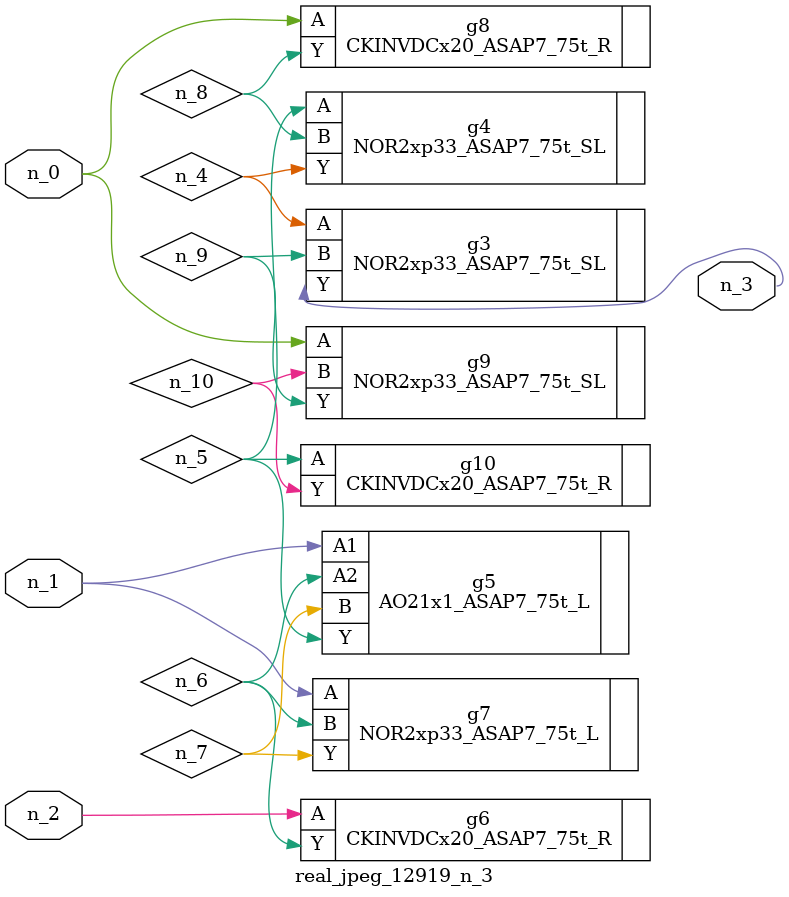
<source format=v>
module real_jpeg_12919_n_3 (n_1, n_0, n_2, n_3);

input n_1;
input n_0;
input n_2;

output n_3;

wire n_5;
wire n_4;
wire n_8;
wire n_6;
wire n_7;
wire n_10;
wire n_9;

CKINVDCx20_ASAP7_75t_R g8 ( 
.A(n_0),
.Y(n_8)
);

NOR2xp33_ASAP7_75t_SL g9 ( 
.A(n_0),
.B(n_10),
.Y(n_9)
);

AO21x1_ASAP7_75t_L g5 ( 
.A1(n_1),
.A2(n_6),
.B(n_7),
.Y(n_5)
);

NOR2xp33_ASAP7_75t_L g7 ( 
.A(n_1),
.B(n_6),
.Y(n_7)
);

CKINVDCx20_ASAP7_75t_R g6 ( 
.A(n_2),
.Y(n_6)
);

NOR2xp33_ASAP7_75t_SL g3 ( 
.A(n_4),
.B(n_9),
.Y(n_3)
);

NOR2xp33_ASAP7_75t_SL g4 ( 
.A(n_5),
.B(n_8),
.Y(n_4)
);

CKINVDCx20_ASAP7_75t_R g10 ( 
.A(n_5),
.Y(n_10)
);


endmodule
</source>
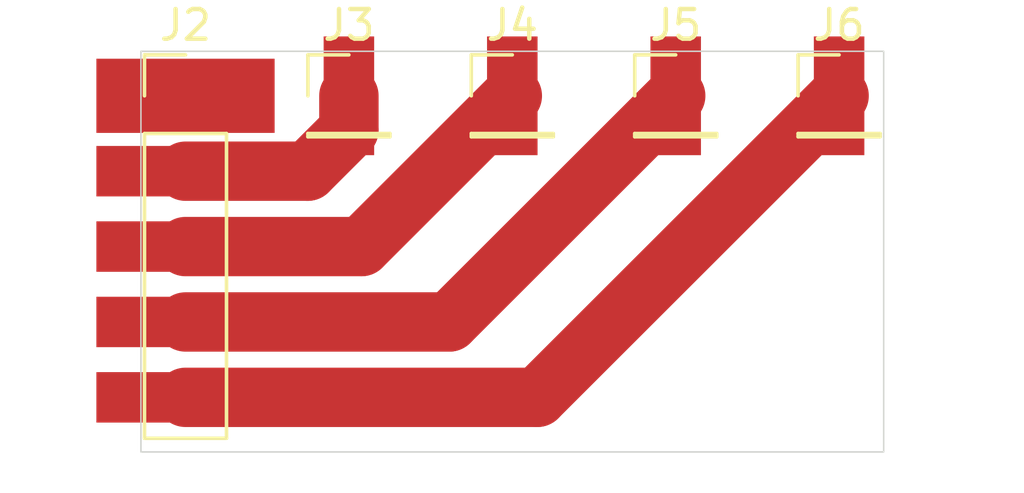
<source format=kicad_pcb>
(kicad_pcb
	(version 20241229)
	(generator "pcbnew")
	(generator_version "9.0")
	(general
		(thickness 1.6)
		(legacy_teardrops no)
	)
	(paper "A4")
	(layers
		(0 "F.Cu" signal)
		(2 "B.Cu" signal)
		(9 "F.Adhes" user "F.Adhesive")
		(11 "B.Adhes" user "B.Adhesive")
		(13 "F.Paste" user)
		(15 "B.Paste" user)
		(5 "F.SilkS" user "F.Silkscreen")
		(7 "B.SilkS" user "B.Silkscreen")
		(1 "F.Mask" user)
		(3 "B.Mask" user)
		(17 "Dwgs.User" user "User.Drawings")
		(19 "Cmts.User" user "User.Comments")
		(21 "Eco1.User" user "User.Eco1")
		(23 "Eco2.User" user "User.Eco2")
		(25 "Edge.Cuts" user)
		(27 "Margin" user)
		(31 "F.CrtYd" user "F.Courtyard")
		(29 "B.CrtYd" user "B.Courtyard")
		(35 "F.Fab" user)
		(33 "B.Fab" user)
		(39 "User.1" user)
		(41 "User.2" user)
		(43 "User.3" user)
		(45 "User.4" user)
	)
	(setup
		(pad_to_mask_clearance 0)
		(allow_soldermask_bridges_in_footprints no)
		(tenting front back)
		(pcbplotparams
			(layerselection 0x00000000_00000000_55555555_5755f5ff)
			(plot_on_all_layers_selection 0x00000000_00000000_00000000_00000000)
			(disableapertmacros no)
			(usegerberextensions no)
			(usegerberattributes yes)
			(usegerberadvancedattributes yes)
			(creategerberjobfile yes)
			(dashed_line_dash_ratio 12.000000)
			(dashed_line_gap_ratio 3.000000)
			(svgprecision 4)
			(plotframeref no)
			(mode 1)
			(useauxorigin no)
			(hpglpennumber 1)
			(hpglpenspeed 20)
			(hpglpendiameter 15.000000)
			(pdf_front_fp_property_popups yes)
			(pdf_back_fp_property_popups yes)
			(pdf_metadata yes)
			(pdf_single_document no)
			(dxfpolygonmode yes)
			(dxfimperialunits yes)
			(dxfusepcbnewfont yes)
			(psnegative no)
			(psa4output no)
			(plot_black_and_white yes)
			(sketchpadsonfab no)
			(plotpadnumbers no)
			(hidednponfab no)
			(sketchdnponfab yes)
			(crossoutdnponfab yes)
			(subtractmaskfromsilk no)
			(outputformat 1)
			(mirror no)
			(drillshape 1)
			(scaleselection 1)
			(outputdirectory "")
		)
	)
	(net 0 "")
	(net 1 "Net-(J2-Pin_2)")
	(net 2 "Net-(J2-Pin_3)")
	(net 3 "Net-(J2-Pin_5)")
	(net 4 "Net-(J2-Pin_4)")
	(net 5 "unconnected-(J2-Pin_1-Pad1)")
	(footprint "Connector_PinHeader_2.54mm:PinHeader_1x01_P2.54mm_Vertical" (layer "F.Cu") (at 97 106.5))
	(footprint "Connector_PinHeader_2.54mm:PinHeader_1x01_P2.54mm_Vertical" (layer "F.Cu") (at 108 106.5))
	(footprint "Connector_PinHeader_2.54mm:PinHeader_1x01_P2.54mm_Vertical" (layer "F.Cu") (at 113.5 106.5))
	(footprint "Connector_PinHeader_2.54mm:PinHeader_1x05_P2.54mm_Vertical" (layer "F.Cu") (at 91.5 106.5))
	(footprint "Connector_PinHeader_2.54mm:PinHeader_1x01_P2.54mm_Vertical" (layer "F.Cu") (at 102.5 106.5))
	(gr_rect
		(start 90 105)
		(end 115 118.5)
		(stroke
			(width 0.05)
			(type default)
		)
		(fill no)
		(layer "Edge.Cuts")
		(uuid "63e09887-451e-4245-b7cc-b94f1e2254ba")
	)
	(segment
		(start 97 106.5)
		(end 97 107.652)
		(width 2)
		(layer "F.Cu")
		(net 1)
		(uuid "5d02ba24-0885-49bd-926f-adb30c8f7b89")
	)
	(segment
		(start 95.612 109.04)
		(end 91.5 109.04)
		(width 2)
		(layer "F.Cu")
		(net 1)
		(uuid "6802f473-3d43-4cdb-8274-e7fe78268648")
	)
	(segment
		(start 97 107.652)
		(end 95.612 109.04)
		(width 2)
		(layer "F.Cu")
		(net 1)
		(uuid "b40fff52-2b8f-419f-bfc1-8718a7caa5e8")
	)
	(segment
		(start 91.5 111.58)
		(end 97.42 111.58)
		(width 2)
		(layer "F.Cu")
		(net 2)
		(uuid "64084810-ffb8-4618-9770-b4e21e8f2fb7")
	)
	(segment
		(start 97.42 111.58)
		(end 102.5 106.5)
		(width 2)
		(layer "F.Cu")
		(net 2)
		(uuid "e8c6d60e-a407-4221-8933-d91a1c1f03b3")
	)
	(segment
		(start 91.5 116.66)
		(end 103.34 116.66)
		(width 2)
		(layer "F.Cu")
		(net 3)
		(uuid "03304490-8dd8-483b-8939-62e79e99b632")
	)
	(segment
		(start 103.34 116.66)
		(end 113.5 106.5)
		(width 2)
		(layer "F.Cu")
		(net 3)
		(uuid "58edddc7-495c-4f27-96a8-b42c457f50a0")
	)
	(segment
		(start 91.5 114.12)
		(end 100.38 114.12)
		(width 2)
		(layer "F.Cu")
		(net 4)
		(uuid "40afb46f-dfdd-4efb-ae0d-d4ab0e3f35aa")
	)
	(segment
		(start 100.38 114.12)
		(end 108 106.5)
		(width 2)
		(layer "F.Cu")
		(net 4)
		(uuid "5c7f6131-1c2f-427b-9254-501284af22cb")
	)
	(embedded_fonts no)
)

</source>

────

**Problem description**. No picture belongs in the answer, but every word of the records above does, exactly as given.

**Your response**.
<source format=v>
module real_jpeg_12919_n_3 (n_1, n_0, n_2, n_3);

input n_1;
input n_0;
input n_2;

output n_3;

wire n_5;
wire n_4;
wire n_8;
wire n_6;
wire n_7;
wire n_10;
wire n_9;

CKINVDCx20_ASAP7_75t_R g8 ( 
.A(n_0),
.Y(n_8)
);

NOR2xp33_ASAP7_75t_SL g9 ( 
.A(n_0),
.B(n_10),
.Y(n_9)
);

AO21x1_ASAP7_75t_L g5 ( 
.A1(n_1),
.A2(n_6),
.B(n_7),
.Y(n_5)
);

NOR2xp33_ASAP7_75t_L g7 ( 
.A(n_1),
.B(n_6),
.Y(n_7)
);

CKINVDCx20_ASAP7_75t_R g6 ( 
.A(n_2),
.Y(n_6)
);

NOR2xp33_ASAP7_75t_SL g3 ( 
.A(n_4),
.B(n_9),
.Y(n_3)
);

NOR2xp33_ASAP7_75t_SL g4 ( 
.A(n_5),
.B(n_8),
.Y(n_4)
);

CKINVDCx20_ASAP7_75t_R g10 ( 
.A(n_5),
.Y(n_10)
);


endmodule
</source>
<source format=kicad_pcb>
(kicad_pcb
	(version 20241229)
	(generator "pcbnew")
	(generator_version "9.0")
	(general
		(thickness 1.6)
		(legacy_teardrops no)
	)
	(paper "A4")
	(layers
		(0 "F.Cu" signal)
		(2 "B.Cu" signal)
		(9 "F.Adhes" user "F.Adhesive")
		(11 "B.Adhes" user "B.Adhesive")
		(13 "F.Paste" user)
		(15 "B.Paste" user)
		(5 "F.SilkS" user "F.Silkscreen")
		(7 "B.SilkS" user "B.Silkscreen")
		(1 "F.Mask" user)
		(3 "B.Mask" user)
		(17 "Dwgs.User" user "User.Drawings")
		(19 "Cmts.User" user "User.Comments")
		(21 "Eco1.User" user "User.Eco1")
		(23 "Eco2.User" user "User.Eco2")
		(25 "Edge.Cuts" user)
		(27 "Margin" user)
		(31 "F.CrtYd" user "F.Courtyard")
		(29 "B.CrtYd" user "B.Courtyard")
		(35 "F.Fab" user)
		(33 "B.Fab" user)
		(39 "User.1" user)
		(41 "User.2" user)
		(43 "User.3" user)
		(45 "User.4" user)
	)
	(setup
		(pad_to_mask_clearance 0)
		(allow_soldermask_bridges_in_footprints no)
		(tenting front back)
		(pcbplotparams
			(layerselection 0x00000000_00000000_55555555_5755f5ff)
			(plot_on_all_layers_selection 0x00000000_00000000_00000000_00000000)
			(disableapertmacros no)
			(usegerberextensions no)
			(usegerberattributes yes)
			(usegerberadvancedattributes yes)
			(creategerberjobfile yes)
			(dashed_line_dash_ratio 12.000000)
			(dashed_line_gap_ratio 3.000000)
			(svgprecision 4)
			(plotframeref no)
			(mode 1)
			(useauxorigin no)
			(hpglpennumber 1)
			(hpglpenspeed 20)
			(hpglpendiameter 15.000000)
			(pdf_front_fp_property_popups yes)
			(pdf_back_fp_property_popups yes)
			(pdf_metadata yes)
			(pdf_single_document no)
			(dxfpolygonmode yes)
			(dxfimperialunits yes)
			(dxfusepcbnewfont yes)
			(psnegative no)
			(psa4output no)
			(plot_black_and_white yes)
			(sketchpadsonfab no)
			(plotpadnumbers no)
			(hidednponfab no)
			(sketchdnponfab yes)
			(crossoutdnponfab yes)
			(subtractmaskfromsilk no)
			(outputformat 1)
			(mirror no)
			(drillshape 1)
			(scaleselection 1)
			(outputdirectory "")
		)
	)
	(net 0 "")
	(net 1 "Net-(J2-Pin_2)")
	(net 2 "Net-(J2-Pin_3)")
	(net 3 "Net-(J2-Pin_5)")
	(net 4 "Net-(J2-Pin_4)")
	(net 5 "unconnected-(J2-Pin_1-Pad1)")
	(footprint "Connector_PinHeader_2.54mm:PinHeader_1x01_P2.54mm_Vertical" (layer "F.Cu") (at 97 106.5))
	(footprint "Connector_PinHeader_2.54mm:PinHeader_1x01_P2.54mm_Vertical" (layer "F.Cu") (at 108 106.5))
	(footprint "Connector_PinHeader_2.54mm:PinHeader_1x01_P2.54mm_Vertical" (layer "F.Cu") (at 113.5 106.5))
	(footprint "Connector_PinHeader_2.54mm:PinHeader_1x05_P2.54mm_Vertical" (layer "F.Cu") (at 91.5 106.5))
	(footprint "Connector_PinHeader_2.54mm:PinHeader_1x01_P2.54mm_Vertical" (layer "F.Cu") (at 102.5 106.5))
	(gr_rect
		(start 90 105)
		(end 115 118.5)
		(stroke
			(width 0.05)
			(type default)
		)
		(fill no)
		(layer "Edge.Cuts")
		(uuid "63e09887-451e-4245-b7cc-b94f1e2254ba")
	)
	(segment
		(start 97 106.5)
		(end 97 107.652)
		(width 2)
		(layer "F.Cu")
		(net 1)
		(uuid "5d02ba24-0885-49bd-926f-adb30c8f7b89")
	)
	(segment
		(start 95.612 109.04)
		(end 91.5 109.04)
		(width 2)
		(layer "F.Cu")
		(net 1)
		(uuid "6802f473-3d43-4cdb-8274-e7fe78268648")
	)
	(segment
		(start 97 107.652)
		(end 95.612 109.04)
		(width 2)
		(layer "F.Cu")
		(net 1)
		(uuid "b40fff52-2b8f-419f-bfc1-8718a7caa5e8")
	)
	(segment
		(start 91.5 111.58)
		(end 97.42 111.58)
		(width 2)
		(layer "F.Cu")
		(net 2)
		(uuid "64084810-ffb8-4618-9770-b4e21e8f2fb7")
	)
	(segment
		(start 97.42 111.58)
		(end 102.5 106.5)
		(width 2)
		(layer "F.Cu")
		(net 2)
		(uuid "e8c6d60e-a407-4221-8933-d91a1c1f03b3")
	)
	(segment
		(start 91.5 116.66)
		(end 103.34 116.66)
		(width 2)
		(layer "F.Cu")
		(net 3)
		(uuid "03304490-8dd8-483b-8939-62e79e99b632")
	)
	(segment
		(start 103.34 116.66)
		(end 113.5 106.5)
		(width 2)
		(layer "F.Cu")
		(net 3)
		(uuid "58edddc7-495c-4f27-96a8-b42c457f50a0")
	)
	(segment
		(start 91.5 114.12)
		(end 100.38 114.12)
		(width 2)
		(layer "F.Cu")
		(net 4)
		(uuid "40afb46f-dfdd-4efb-ae0d-d4ab0e3f35aa")
	)
	(segment
		(start 100.38 114.12)
		(end 108 106.5)
		(width 2)
		(layer "F.Cu")
		(net 4)
		(uuid "5c7f6131-1c2f-427b-9254-501284af22cb")
	)
	(embedded_fonts no)
)

</source>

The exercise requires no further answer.